3. Predict Needs Before Searches

Zoom capitalized on early remote work signals, such as increased interest in collaboration tools, distributed team hiring, and work-from-home content consumption, to scale rapidly during the pandemic

It identified “remote work scaling signals,” i.e., companies actively researching collaboration tools, posting jobs for distributed teams, and consuming work-from-home content.

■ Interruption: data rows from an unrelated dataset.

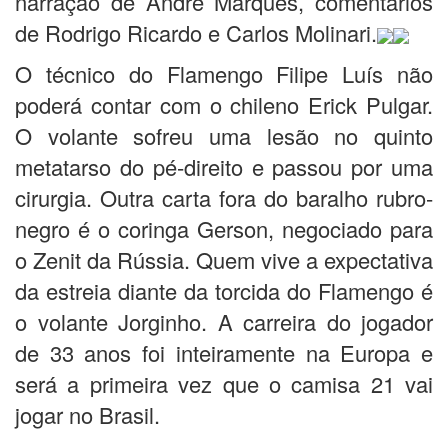
narração de André Marques, comentários
de Rodrigo Ricardo e Carlos Molinari.
O técnico do Flamengo Filipe Luís não
poderá contar com o chileno Erick Pulgar.
O volante sofreu uma lesão no quinto
metatarso do pé-direito e passou por uma
cirurgia. Outra carta fora do baralho rubro-
negro é o coringa Gerson, negociado para
o Zenit da Rússia. Quem vive a expectativa
da estreia diante da torcida do Flamengo é
o volante Jorginho. A carreira do jogador
de 33 anos foi inteiramente na Europa e
será a primeira vez que o camisa 21 vai
jogar no Brasil.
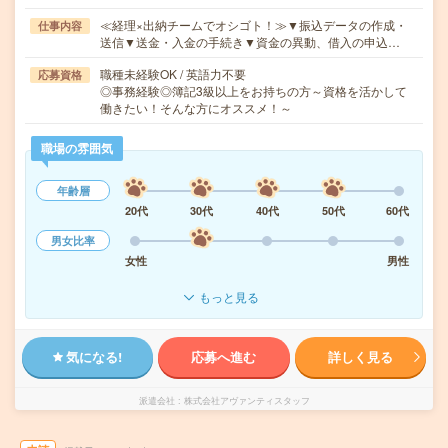
≪経理×出納チームでオシゴト！≫▼振込データの作成・
仕事内容
送信▼送金・入金の手続き▼資金の異動、借入の申込…
職種未経験OK / 英語力不要
応募資格
◎事務経験◎簿記3級以上をお持ちの方～資格を活かして
働きたい！そんな方にオススメ！～
職場の雰囲気
年齢層
20代
30代
40代
50代
60代
男女比率
女性
男性
もっと見る
気になる!
応募へ進む
詳しく見る
派遣会社
株式会社アヴァンティスタッフ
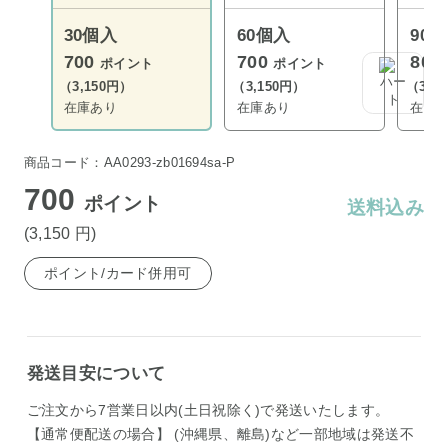
30個入
60個入
90
700
700
800
ポイント
ポイント
（3,150円）
（3,150円）
（3,6
在庫あり
在庫あり
在庫
商品コード：AA0293-zb01694sa-P
700
ポイント
送料込み
(3,150
円
)
ポイント/カード併用可
発送目安について
ご注文から7営業日以内(土日祝除く)で発送いたします。
【通常便配送の場合】 (沖縄県、離島)など一部地域は発送不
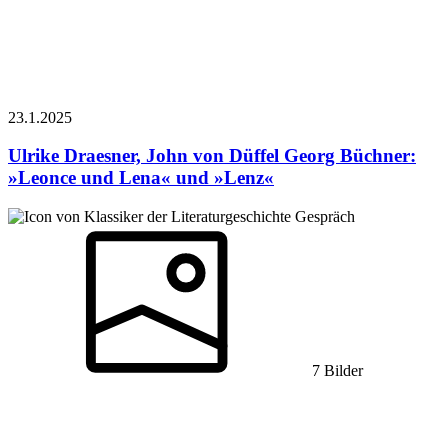
23.1.
2025
Ulrike Draesner, John von Düffel
Georg Büchner:
»Leonce und Lena« und »Lenz«
Gespräch
7 Bilder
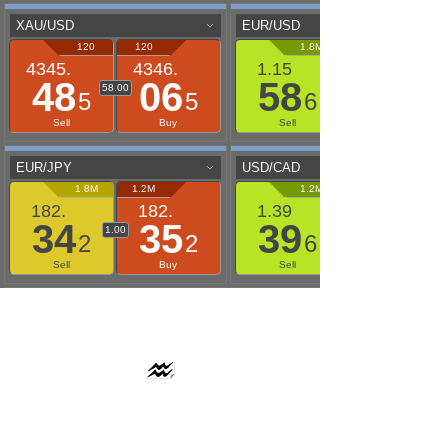
AAFLOWS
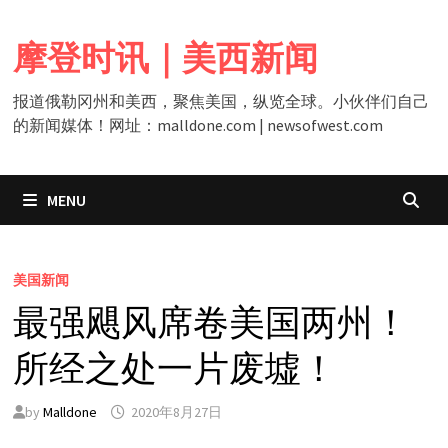
Skip
to
摩登时讯｜美西新闻
content
报道俄勒冈州和美西，聚焦美国，纵览全球。小伙伴们自己
的新闻媒体！网址：malldone.com | newsofwest.com
MENU
美国新闻
最强飓风席卷美国两州！
所经之处一片废墟！
by
Malldone
2020年8月27日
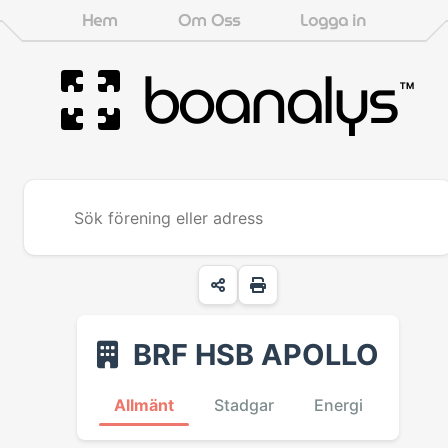
Hem
Om Oss
Logga in
boanalys
™
BRF HSB APOLLO
Allmänt
Stadgar
Energi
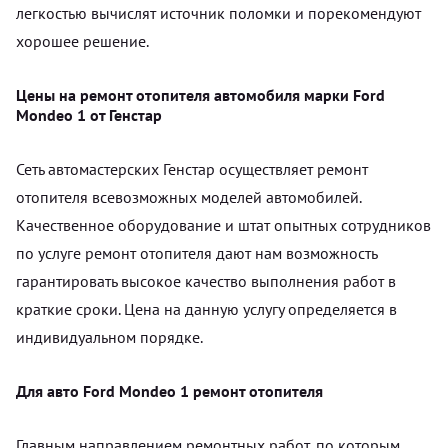
легкостью вычислят источник поломки и порекомендуют
хорошее решение.
Цены на ремонт отопителя автомобиля марки Ford
Mondeo 1 от Генстар
Сеть автомастерских Генстар осуществляет ремонт
отопителя всевозможных моделей автомобилей.
Качественное оборудование и штат опытных сотрудников
по услуге ремонт отопителя дают нам возможность
гарантировать высокое качество выполнения работ в
краткие сроки. Цена на данную услугу определяется в
индивидуальном порядке.
Для авто Ford Mondeo 1 ремонт отопителя
Главным направлением ремонтных работ, по которым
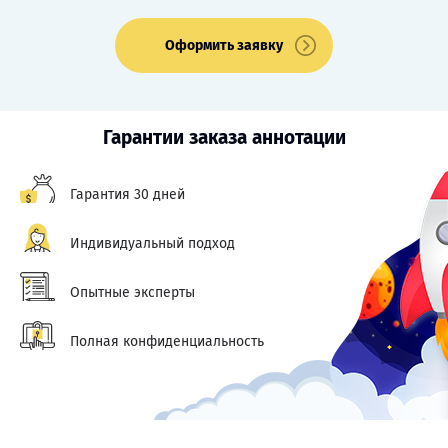
Оформить заявку
Гарантии заказа аннотации
Гарантия 30 дней
Индивидуальный подход
Опытные эксперты
Полная конфиденциальность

This foresight allowed it to engage prospects and capture demand before competitors even fully recognized the shift.

Getting Started

1. Map Real Customer Behavior

Begin by auditing your current targeting. Most companies, from my observation, are still operating at 80% demographics, 20% behavior. It’s time to work on inverting that ratio.

Document what your actual best customers do before they buy:

  • What content truly resonates?
  • What questions consistently emerge during sales conversations?
  • What research triggers precede their engagement?
  • What are their preferred engagement channels?

2. Build Behavioral Audiences

Build behavioral audiences using the tools you already have in your search and social platforms.

These platforms are already prioritizing behavioral signals over static demographics, so lean into their capabilities.

Brand Still Wins

AI can distill patterns, but it can’t feel. It segments behavior, but it doesn’t grasp human motivation. It predicts clicks, but it can’t forge connection.

This is where brand is essential. It can serve as a definitive advantage in AI-mediated decisions.

When someone asks an AI assistant for customer relationship management (CRM) recommendations, which brands show up? And more importantly, how are they described?

You’re not just competing for human memory anymore. You’re competing for AI memory. And your brand is the shortcut.

When an AI recommends brands, it’s synthesizing reputation and consistency across thousands of complex touchpoints.

We can’t talk about brand without talking about trust.

We’ve always said “trust matters.” Now, AI exposes what trust really is: the gap between what you can do and what you should do.

Remember that Coca-Cola campaign? Eight million social posts analyzed, 828,000 personalized coupons delivered autonomously. Impressive results … and also a few debates about “surveillance marketing.”

AI exposes where trust was always fragile. Take surge pricing. AI can adjust rates based on your browser history, your device, even your cursor hesitation.

But, when customers notice? “Smart” becomes “sneaky.” Trust evaporates. Remember, trust isn’t a feature you add later. It’s the foundation.

The Right People At The Right Time With The Right Message

B2Me is about fundamentally better understanding your customer. AI can help us see patterns. But, only we can make meaning. Only we can build trust. Only we can decide what matters.

B2Me is empathy at scale, helping you see people, not personas. It empowers you to show up in the moments that matter, even the ones we’ll never see.

B2Me bridges the gap between what’s technically possible and what’s strategically smart.

You don’t need to have it all figured out tomorrow. You just need to start. And start by remembering that the most powerful force in marketing is still a thinking human.